Micrography is a python package with the goal of incorporating graph data for the analysis of electron microscope images.

Motivation

We want to be able to actively control an electron microscope to analyze regions of a material in the most efficient way possible. In particular, we want to direct the microscope to focus on regions which are "interesting". We can call these areas outlier or defects.

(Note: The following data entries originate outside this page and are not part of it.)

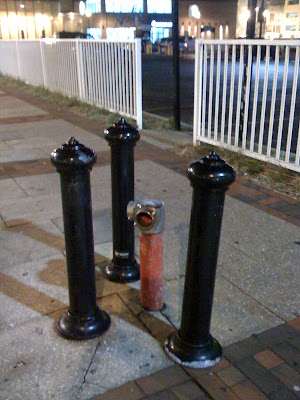
Locate an element on the screen. The width and height of the screenshot is (300, 400). concrete tiled floor is located at coordinates (57, 331), (181, 223), (42, 181), (27, 133), (6, 106).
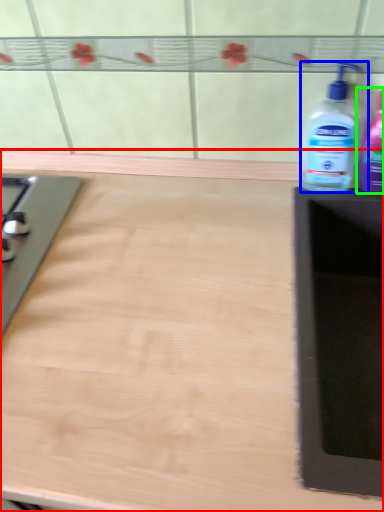
Question: Considering the real-world distances, which object is closest to countertop (highlighted by a red box)? bottle (highlighted by a blue box) or bottle (highlighted by a green box).

Choices:
 (A) bottle
 (B) bottle

Answer: (A)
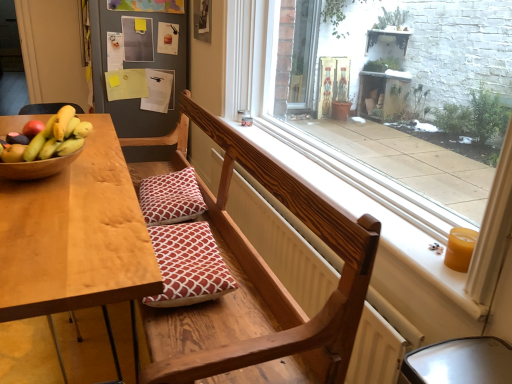
Question: From the image's perspective, is transparent glass window at center over wooden bench at center?

Choices:
 (A) yes
 (B) no

Answer: (A)

Question: Is transparent glass window at center shorter than wooden bench at center?

Choices:
 (A) yes
 (B) no

Answer: (A)

Question: Would you say transparent glass window at center is a long distance from wooden bench at center?

Choices:
 (A) no
 (B) yes

Answer: (A)

Question: Does transparent glass window at center come in front of wooden bench at center?

Choices:
 (A) no
 (B) yes

Answer: (A)

Question: Considering the relative positions of transparent glass window at center and wooden bench at center in the image provided, is transparent glass window at center behind wooden bench at center?

Choices:
 (A) no
 (B) yes

Answer: (B)

Question: Is red printed cushion at center, which is counted as the first pillow, starting from the back, taller or shorter than wooden bench at center?

Choices:
 (A) tall
 (B) short

Answer: (B)

Question: From a real-world perspective, relative to wooden bench at center, is red printed cushion at center, which is the 2th pillow in bottom-to-top order, vertically above or below?

Choices:
 (A) above
 (B) below

Answer: (A)

Question: Considering the positions of point (173, 188) and point (266, 332), is point (173, 188) closer or farther from the camera than point (266, 332)?

Choices:
 (A) farther
 (B) closer

Answer: (A)

Question: From the image's perspective, relative to wooden bench at center, is red printed cushion at center, which appears as the first pillow when viewed from the top, above or below?

Choices:
 (A) below
 (B) above

Answer: (B)

Question: Do you think transparent glass window at center is within shiny yellow bananas at table left, or outside of it?

Choices:
 (A) outside
 (B) inside

Answer: (A)

Question: From a real-world perspective, is transparent glass window at center physically located above or below shiny yellow bananas at table left?

Choices:
 (A) above
 (B) below

Answer: (A)

Question: In terms of height, does transparent glass window at center look taller or shorter compared to shiny yellow bananas at table left?

Choices:
 (A) tall
 (B) short

Answer: (A)

Question: From the image's perspective, relative to shiny yellow bananas at table left, is transparent glass window at center above or below?

Choices:
 (A) above
 (B) below

Answer: (A)

Question: Looking at the image, does yellow wax candle at right seem bigger or smaller compared to wooden bench at center?

Choices:
 (A) small
 (B) big

Answer: (A)

Question: Considering the positions of point (462, 269) and point (147, 344), is point (462, 269) closer or farther from the camera than point (147, 344)?

Choices:
 (A) closer
 (B) farther

Answer: (A)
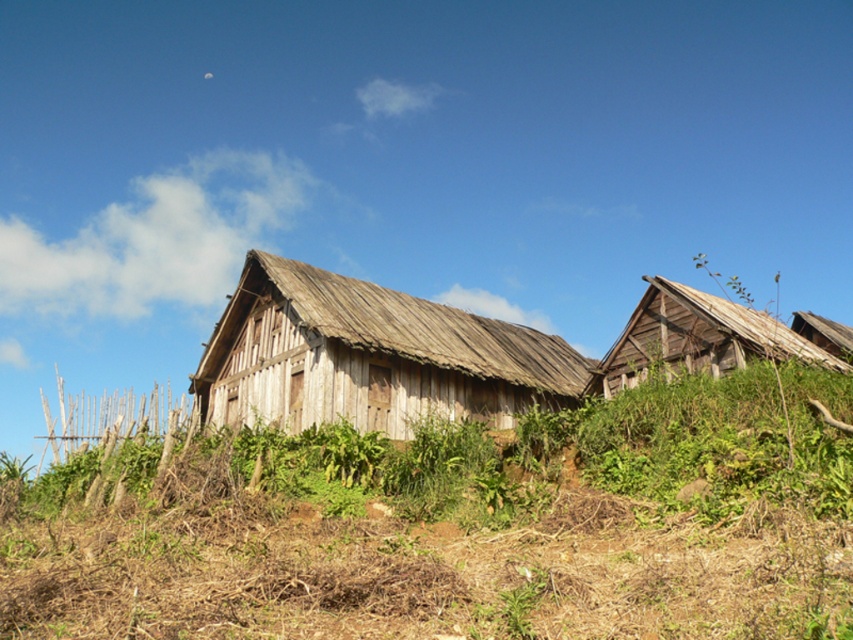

Using open source STEM images, we can extract molecule locations. We label each pixel defining each region. We then find the centroid of each region, as well as some other features like stdv in the x and y dimensions. We can construct a graph from this by finding the 4 nearest neighbors to each molecule and connecting them with edge, though, this is a naive assumption for now, as not all molecules may have 4 neighbors due to defects. However, we operate on this assumption for now. Using this information from nearest neighbors and the image data, we can learn more meaningful relationships about materials.

Initial Goals

  • Efficiently extract graphs from electron microscope images
  • Compare interpretability to traditional Autoencoder
  • Explore material graph structure features
  • Use GNNs to predict defects in materials
  • Use GNNs to guide an electron microscope to areas of interest

Current State

We were able to complete quite a lot of work in a short amount of time, but were not able to fully reach our goal of using a GNN to predict unseen regions to guide a microscope to "interesting" regions. We hope to further develop this code to do so in the future, as well as explore more deeply how graphs can help us learn about and guide material imaging and discovery.

Installation

To run this code, we recommend using a virtual environment. We support conda, uv, and pip. It is only necessary to use one of these methods, so choose the one that you are most comfortable with.

Conda

We recommend using conda with the mamba solver, as it is much faster than the default conda solver. You can find a distribution through miniforge repo. Once this is installed, you can create an environment with the following command:

Nvidia GPU

mamba env create -f cuda_env.yml
mamba activate micrography

CPU

mamba env create -f cpu_env.yml
mamba activate micrography

UV

uv is a replacement for pip which is faster and more reproducible. You can install it from here. Once you have uv installed, you can create a virtual environment with the following command:

uv venv

Pip

If you prefer to use pip, you can install all dependencies into your current environment with the following command:

pip install -r requirements.txt

However, we recommend using a virtual environment to avoid conflicts with other packages.

python -m venv venv
source venv/bin/activate
pip install -r requirements.txt

Data

Sample data for this repo is taken from STEM images and associated parameters for Sm-doped BFO.

Usage

All examples in micrography are written in the form of marimo notebooks. These are reproducible and easily version controlled, unlike standard jupyter notebooks. They can additionally be run as standalone python scripts, making them much more ergonomic for development. For more information on marimo, see the documentation.

NOTE This is tentative and will be updated as the project progresses. We are doing most of the current work in the project.py file, as well as standardized functions being written in the pipeline.py and utils.py files. We will move the final work to marimo notebooks for reproducibility and ease of use later.